Wednesday, September 21, 2005

German muddle

The situation in Germany is a total muddle. Jeffrey Gedmin, the director of the Aspen ­Institute Berlin, has an interesting editorial about the issues in the Financial Times.
For a start there is the intricate Chinese puzzle that everyone is trying to solve. Will the Social Democrats (SPD) and Greens join the Liberals to form a new government? Will the Greens join the Liberals and the Christian Democratic Union (CDU)? Could the SPD and Greens make common cause with the new Left party, a mix of communists and SPD defectors? Or perhaps we will get a "grand coalition", with the CDU and SPD working together – which raises the question of who becomes chancellor and whether Angela Merkel and Gerhard Schröder can survive the coming weeks. No matter what the outcome, the new government is likely to be unstable and short-lived.
At the moment, Germany is looking a little like Italy. Alas, the stakes are higher.
Do read the whole thing. Meanwhile, Bill Emott, the editor of The Economist, says (link in Italian) that he estimates that there is a 50% chance of a new election in Germany within three years and a 30% chance of new elections within three months - which at this point I think may be the best option.

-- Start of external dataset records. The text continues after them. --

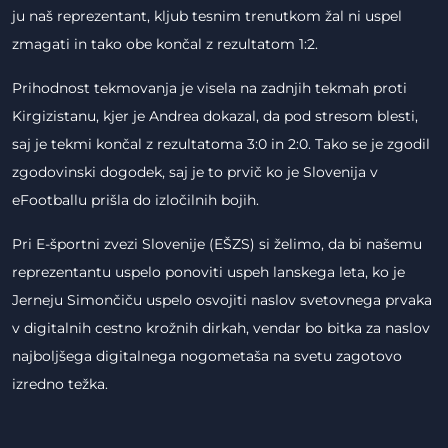
ju naš reprezentant, kljub tesnim trenutkom žal ni uspel
zmagati in tako obe končal z rezultatom 1:2.
Prihodnost tekmovanja je visela na zadnjih tekmah proti
Kirgizistanu, kjer je Andrea dokazal, da pod stresom blesti,
saj je tekmi končal z rezultatoma 3:0 in 2:0. Tako se je zgodil
zgodovinski dogodek, saj je to prvič ko je Slovenija v
eFootballu prišla do izločilnih bojih.
Pri E-športni zvezi Slovenije (EŠZS) si želimo, da bi našemu
reprezentantu uspelo ponoviti uspeh lanskega leta, ko je
Jerneju Simončiču uspelo osvojiti naslov svetovnega prvaka
v digitalnih cestno krožnih dirkah, vendar bo bitka za naslov
najboljšega digitalnega nogometaša na svetu zagotovo
izredno težka.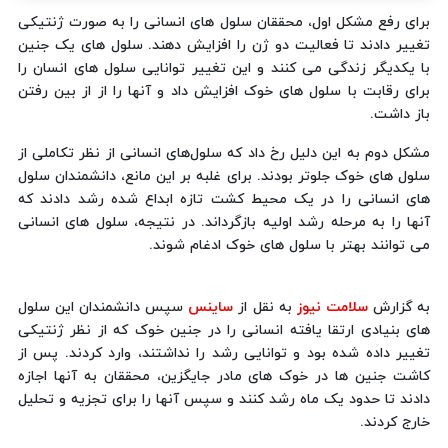
برای رفع مشکل اول، محققان سلول های انسانی را به صورت ژنتیکی
تغییر دادند تا فعالیت دو ژن را افزایش دهند. سلول های یک جنین
با یکدیگر زندگی می کنند و این تغییر توانایی سلول های انسان را
برای رقابت با سلول های خوک افزایش داد و آنها را از از بین رفتن
باز داشت.
مشکل دوم به این دلیل رخ داد که سلول‌های انسانی از نظر تکاملی از
سلول های خوک جلوتر بودند. برای غلبه بر این مانع، دانشمندان سلول
های انسانی را در یک محیط کشت تازه ابداع شده رشد دادند که
آنها را به مرحله رشد اولیه بازگرداند. در نتیجه، سلول های انسانی
می توانند بهتر با سلول های خوک ادغام شوند.
به گزارش
سلامت نیوز
به نقل از
ساینس
سپس دانشمندان این سلول
های بنیادی ارتقا یافته انسانی را در جنین خوک که از نظر ژنتیکی
تغییر داده شده بود و توانایی رشد را نداشتند، وارد کردند. پس از
کاشت جنین ها در خوک های مادر جایگزین، محققان به آنها اجازه
دادند تا حدود یک ماه رشد کنند و سپس آنها را برای تجزیه و تحلیل
خارج کردند.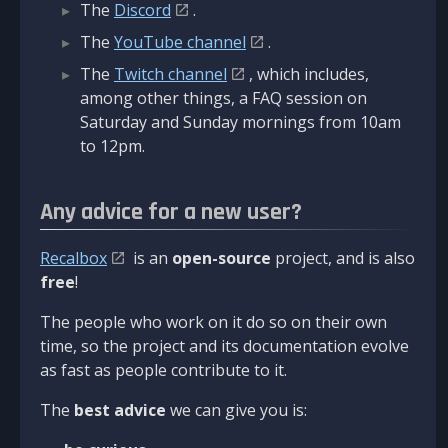
The
Discord
.
The
YouTube channel
.
The
Twitch channel
, which includes,
among other things, a FAQ session on
Saturday and Sunday mornings from 10am
to 12pm.
Any advice for a new user?
Recalbox
is an
open-source
project, and is also
free
!
The people who work on it do so on their own
time, so the project and its documentation evolve
as fast as people contribute to it.
The
best advice
we can give you is: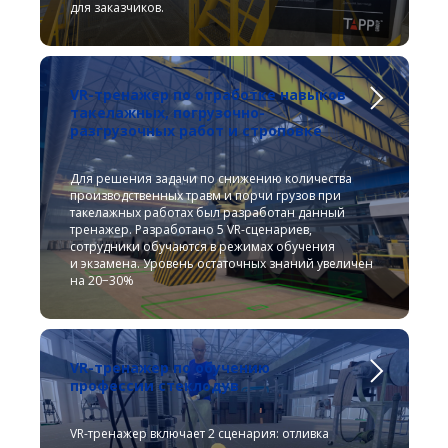
для заказчиков.
VR-тренажер по отработке навыков
такелажных, погрузочно-
разгрузочных работ и строповке
Для решения задачи по снижению количества
производственных травм и порчи грузов при
такелажных работах был разработан данный
тренажер. Разработано 5 VR-сценариев,
сотрудники обучаются в режимах обучения
и экзамена. Уровень остаточных знаний увеличен
на 20−30%
VR-тренажер по обучению
профессии стеклодув
VR-тренажер включает 2 сценария: отливка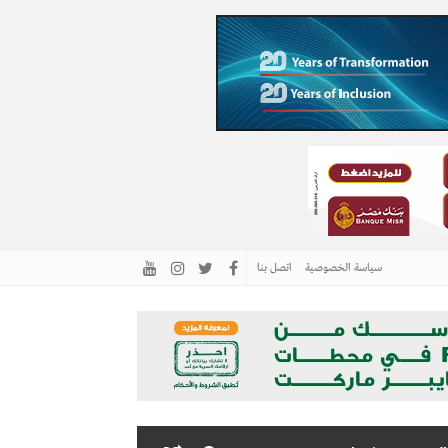
سياسة الخصوصية
اتصل بنا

Die Welt, a German daily, has an almost touching article (in German) about Bad Dürkheim, where the local government is the only one in Germany composed of a Jamaika coalition (as Germans call a coalition between the Greens, the Liberals and the Christian Democratic Union), which since the election has emerged as a fascinating option to create a viable government at the national level. Apparently, not only do they make it work in Bad Dürkheim, they even go out to drink beers together! Unfortunately that's less likely to happen in Berlin.